課題
下のリストのうち、「discriminación en las áreas de」を含む行から「Este tema tiene numerosas aristas que」を含む行までを、両端の行も含めて一字一句そのまま書き写してください。

データ収集から得た記録:
===============

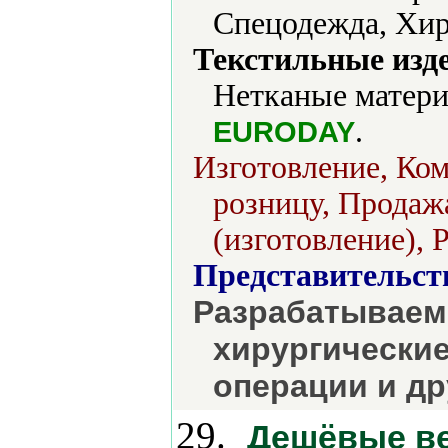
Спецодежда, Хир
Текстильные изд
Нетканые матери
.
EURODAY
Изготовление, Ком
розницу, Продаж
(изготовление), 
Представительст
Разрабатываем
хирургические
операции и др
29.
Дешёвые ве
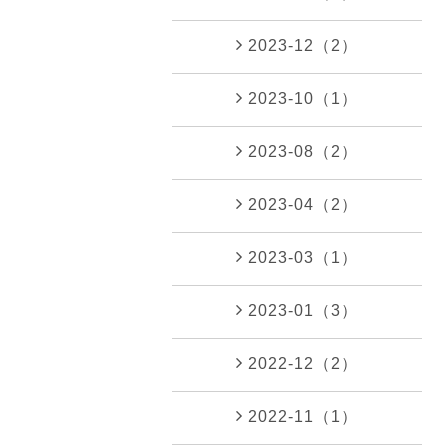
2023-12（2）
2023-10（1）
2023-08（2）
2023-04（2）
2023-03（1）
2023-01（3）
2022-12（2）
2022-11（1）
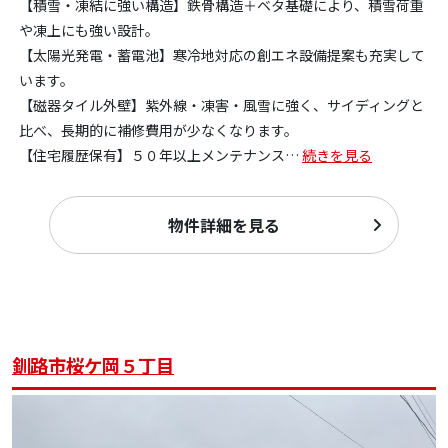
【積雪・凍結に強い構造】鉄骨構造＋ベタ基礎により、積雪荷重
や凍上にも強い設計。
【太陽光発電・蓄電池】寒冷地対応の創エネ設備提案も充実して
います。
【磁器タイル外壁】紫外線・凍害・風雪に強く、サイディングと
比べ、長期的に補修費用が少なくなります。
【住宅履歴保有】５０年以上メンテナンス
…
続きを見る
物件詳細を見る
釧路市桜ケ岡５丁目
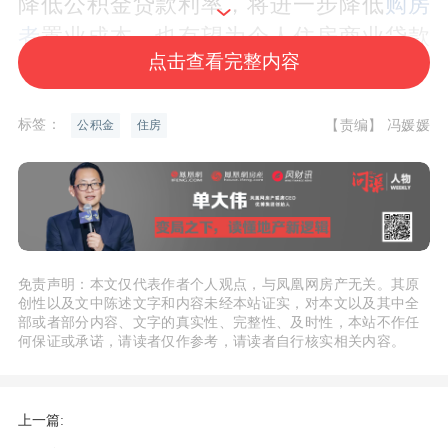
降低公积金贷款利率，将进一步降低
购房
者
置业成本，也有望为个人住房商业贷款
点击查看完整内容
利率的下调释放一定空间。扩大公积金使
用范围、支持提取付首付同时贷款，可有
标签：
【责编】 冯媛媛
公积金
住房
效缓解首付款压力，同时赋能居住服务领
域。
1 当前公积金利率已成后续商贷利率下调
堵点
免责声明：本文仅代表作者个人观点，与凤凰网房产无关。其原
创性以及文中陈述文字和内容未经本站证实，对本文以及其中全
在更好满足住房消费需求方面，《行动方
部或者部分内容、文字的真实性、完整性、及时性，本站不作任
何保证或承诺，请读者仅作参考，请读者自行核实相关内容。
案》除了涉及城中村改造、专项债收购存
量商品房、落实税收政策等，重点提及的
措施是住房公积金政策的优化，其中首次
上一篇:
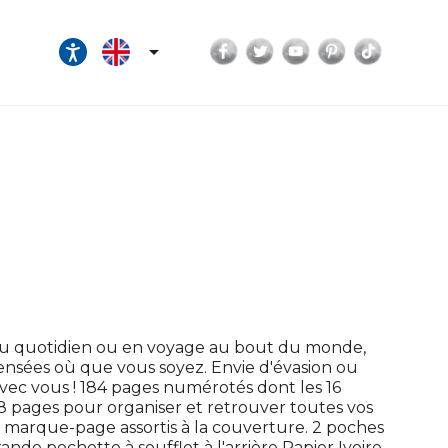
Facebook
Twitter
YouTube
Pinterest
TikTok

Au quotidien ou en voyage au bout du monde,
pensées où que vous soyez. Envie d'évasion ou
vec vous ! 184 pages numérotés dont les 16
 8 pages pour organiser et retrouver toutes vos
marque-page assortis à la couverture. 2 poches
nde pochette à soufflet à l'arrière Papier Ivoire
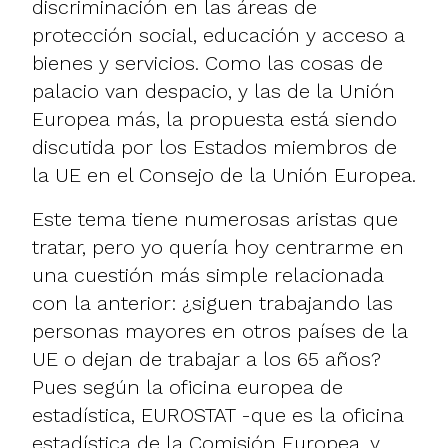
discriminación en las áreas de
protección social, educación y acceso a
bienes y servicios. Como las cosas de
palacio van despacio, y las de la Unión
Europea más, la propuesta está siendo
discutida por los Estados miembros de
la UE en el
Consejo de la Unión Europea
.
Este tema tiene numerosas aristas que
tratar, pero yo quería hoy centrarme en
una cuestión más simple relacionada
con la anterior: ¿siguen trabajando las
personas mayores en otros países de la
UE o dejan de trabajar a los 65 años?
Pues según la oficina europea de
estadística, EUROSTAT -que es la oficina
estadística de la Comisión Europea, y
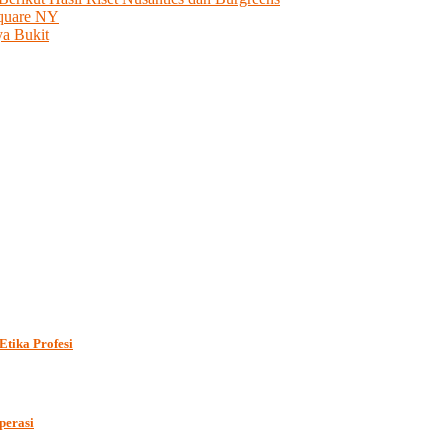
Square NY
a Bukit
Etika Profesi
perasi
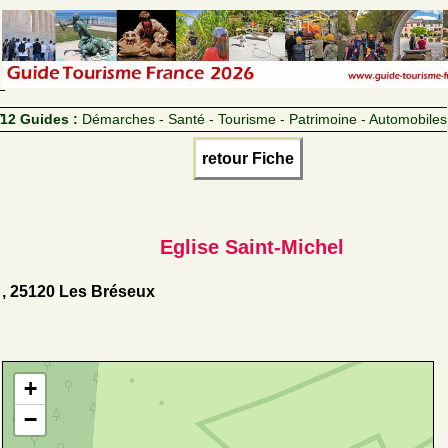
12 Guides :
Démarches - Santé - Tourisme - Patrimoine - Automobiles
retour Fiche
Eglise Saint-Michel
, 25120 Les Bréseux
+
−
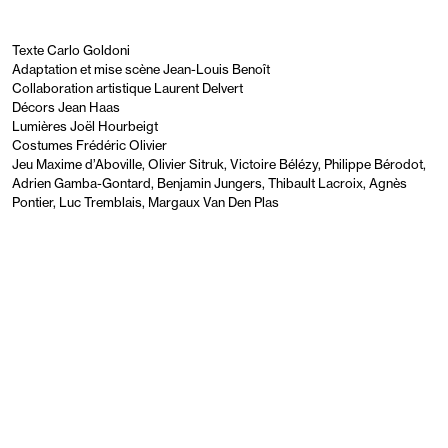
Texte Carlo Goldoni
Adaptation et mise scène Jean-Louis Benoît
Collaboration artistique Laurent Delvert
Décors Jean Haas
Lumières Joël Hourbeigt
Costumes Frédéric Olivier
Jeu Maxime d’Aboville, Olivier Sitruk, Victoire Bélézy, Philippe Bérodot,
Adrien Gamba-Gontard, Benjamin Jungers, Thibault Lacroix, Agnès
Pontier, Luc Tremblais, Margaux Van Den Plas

===============

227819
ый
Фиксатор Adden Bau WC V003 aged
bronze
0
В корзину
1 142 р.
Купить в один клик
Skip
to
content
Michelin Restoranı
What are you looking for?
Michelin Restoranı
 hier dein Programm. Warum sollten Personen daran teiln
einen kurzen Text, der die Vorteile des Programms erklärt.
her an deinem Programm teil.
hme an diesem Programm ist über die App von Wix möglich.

===============

解答欄
discriminación en las áreas de
protección social, educación y acceso a
bienes y servicios. Como las cosas de
palacio van despacio, y las de la Unión
Europea más, la propuesta está siendo
discutida por los Estados miembros de
la UE en el
Consejo de la Unión Europea
.
Este tema tiene numerosas aristas que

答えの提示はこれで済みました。